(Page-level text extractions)
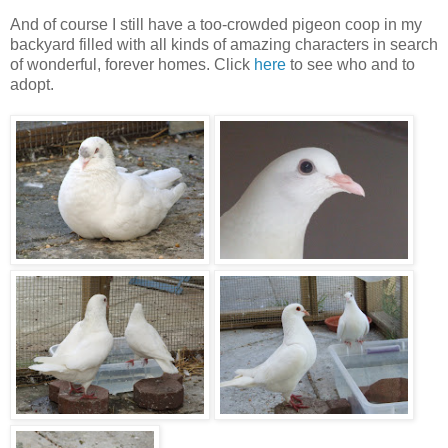
And of course I still have a too-crowded pigeon coop in my
backyard filled with all kinds of amazing characters in search
of wonderful, forever homes. Click
here
to see who and to
adopt.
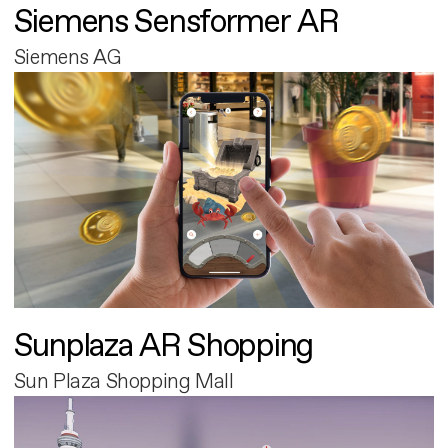
Siemens Sensformer AR
Siemens AG
Sunplaza AR Shopping
Sun Plaza Shopping Mall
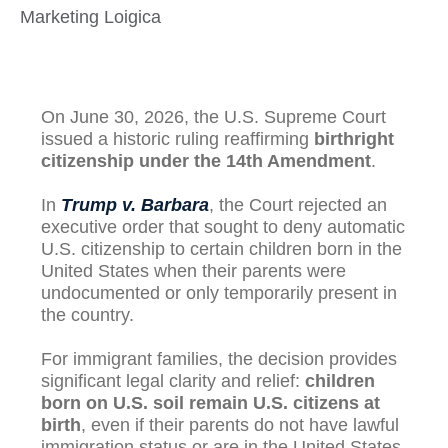
Marketing Loigica
On June 30, 2026, the U.S. Supreme Court
issued a historic ruling reaffirming
birthright
citizenship under the 14th Amendment
.
In
Trump v. Barbara
, the Court rejected an
executive order that sought to deny automatic
U.S. citizenship to certain children born in the
United States when their parents were
undocumented or only temporarily present in
the country.
For immigrant families, the decision provides
significant legal clarity and relief:
children
born on U.S. soil remain U.S. citizens at
birth
, even if their parents do not have lawful
immigration status or are in the United States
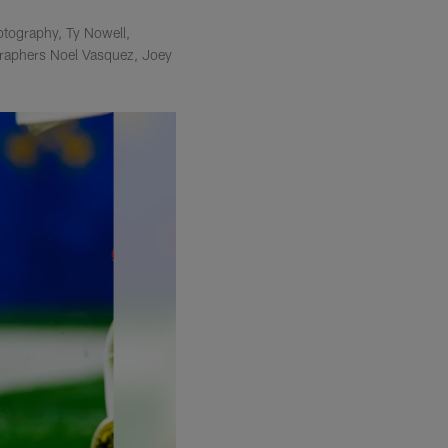
otography, Ty Nowell,
raphers Noel Vasquez, Joey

= Aim of the exercise =
Copy only the lines above from the one containing "backyard filled with" through the one containing "Trump v. Barbara", both included. Leave out the pictures.

= The answer =
backyard filled with all kinds of amazing characters in search
of wonderful, forever homes. Click
here
to see who and to
adopt.
Siemens Sensformer AR
Siemens AG
Sunplaza AR Shopping
Sun Plaza Shopping Mall
Marketing Loigica
On June 30, 2026, the U.S. Supreme Court
issued a historic ruling reaffirming
birthright
citizenship under the 14th Amendment
.
In
Trump v. Barbara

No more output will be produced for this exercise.